May assented.
"Aunt Ann said we might," she remarked; "but she thought that perhaps you would not want us—that you had enough of us in term time."
The young governess laughed. "I am very pleased to see you," she declared, "very pleased indeed! Are you enjoying the holidays?"
"Oh, yes!" May answered. "Aunt Ann has been taking us for some nice drives, and we have been doing a good bit of gardening."
"Uncle John has given me a piece of ground for my very own," Josephine said, "and May has helped me to put it in order. I heard from father yesterday, Miss Cummings. He is quite safe and well."
"I am so glad, dear! Oh, here's mother! Now I'll go and make the tea."
Mrs. Cummings was pleased to find that her daughter had visitors. She sat down and talked to them about her new work till they were called into the back sitting-room to tea. There she presided at the tea-table, and for once in a way said nothing of a depressing nature. By and by she mentioned the fact that her daughter spent her Sunday afternoons at the hospital. "She sings to the soldiers, you know," she said; "they never tire of listening to her."

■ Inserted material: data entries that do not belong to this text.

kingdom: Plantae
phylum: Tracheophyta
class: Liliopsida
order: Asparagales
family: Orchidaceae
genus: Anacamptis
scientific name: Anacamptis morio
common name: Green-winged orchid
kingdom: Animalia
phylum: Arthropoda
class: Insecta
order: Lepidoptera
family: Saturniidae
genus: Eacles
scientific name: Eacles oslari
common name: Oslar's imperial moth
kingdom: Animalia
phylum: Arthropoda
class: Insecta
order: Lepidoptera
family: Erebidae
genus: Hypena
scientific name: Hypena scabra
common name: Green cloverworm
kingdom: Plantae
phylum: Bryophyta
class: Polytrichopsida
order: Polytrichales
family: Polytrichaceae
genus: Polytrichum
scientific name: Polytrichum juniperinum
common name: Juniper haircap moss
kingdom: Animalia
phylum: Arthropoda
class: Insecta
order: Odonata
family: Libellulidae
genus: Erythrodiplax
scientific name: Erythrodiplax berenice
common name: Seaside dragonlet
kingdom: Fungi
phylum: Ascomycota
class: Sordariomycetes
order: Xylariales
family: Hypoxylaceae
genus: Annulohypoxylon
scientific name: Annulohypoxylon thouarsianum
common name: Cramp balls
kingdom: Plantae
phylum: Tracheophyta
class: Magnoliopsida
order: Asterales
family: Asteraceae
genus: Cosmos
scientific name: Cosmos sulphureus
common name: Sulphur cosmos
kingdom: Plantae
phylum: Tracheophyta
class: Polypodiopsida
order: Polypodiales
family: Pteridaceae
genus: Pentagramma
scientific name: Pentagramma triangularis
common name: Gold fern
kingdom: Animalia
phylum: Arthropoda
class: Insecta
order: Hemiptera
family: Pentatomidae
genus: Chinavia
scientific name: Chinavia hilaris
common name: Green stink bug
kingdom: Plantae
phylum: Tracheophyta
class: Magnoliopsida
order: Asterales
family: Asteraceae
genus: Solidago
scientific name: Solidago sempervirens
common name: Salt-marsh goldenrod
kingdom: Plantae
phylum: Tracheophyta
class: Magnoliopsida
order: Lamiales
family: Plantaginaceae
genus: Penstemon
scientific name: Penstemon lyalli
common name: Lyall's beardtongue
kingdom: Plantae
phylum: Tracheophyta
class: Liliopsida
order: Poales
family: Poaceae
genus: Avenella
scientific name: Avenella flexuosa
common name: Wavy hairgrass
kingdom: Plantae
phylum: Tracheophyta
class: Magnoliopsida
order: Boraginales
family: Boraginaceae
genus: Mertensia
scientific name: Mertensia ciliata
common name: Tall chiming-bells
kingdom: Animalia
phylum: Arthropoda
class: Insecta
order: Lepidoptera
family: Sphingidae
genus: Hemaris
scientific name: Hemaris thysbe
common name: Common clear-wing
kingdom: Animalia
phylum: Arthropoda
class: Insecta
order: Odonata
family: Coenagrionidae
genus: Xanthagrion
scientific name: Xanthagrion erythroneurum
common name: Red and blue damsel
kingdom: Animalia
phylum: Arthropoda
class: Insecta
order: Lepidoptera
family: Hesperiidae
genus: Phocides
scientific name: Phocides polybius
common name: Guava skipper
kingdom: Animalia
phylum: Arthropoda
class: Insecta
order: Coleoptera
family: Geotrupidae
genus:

"Why, I didn't even know you could sing!" May exclaimed, regarding her governess with so much astonishment that she broke into a merry laugh.
"She has a beautiful voice," remarked Mrs. Cummings, "but she never sang in public till lately. It was Dr. Farrant who persuaded her to sing at the hospital, and now she likes doing it, don't you, Margaret?"
Her daughter assented. "It makes me very happy to see my singing gives pleasure," she said. "Last Sunday I sang 'Fight the good fight,'" she continued, with a smile at Josephine; "I generally choose well-known hymns and ask the soldiers to join in singing them."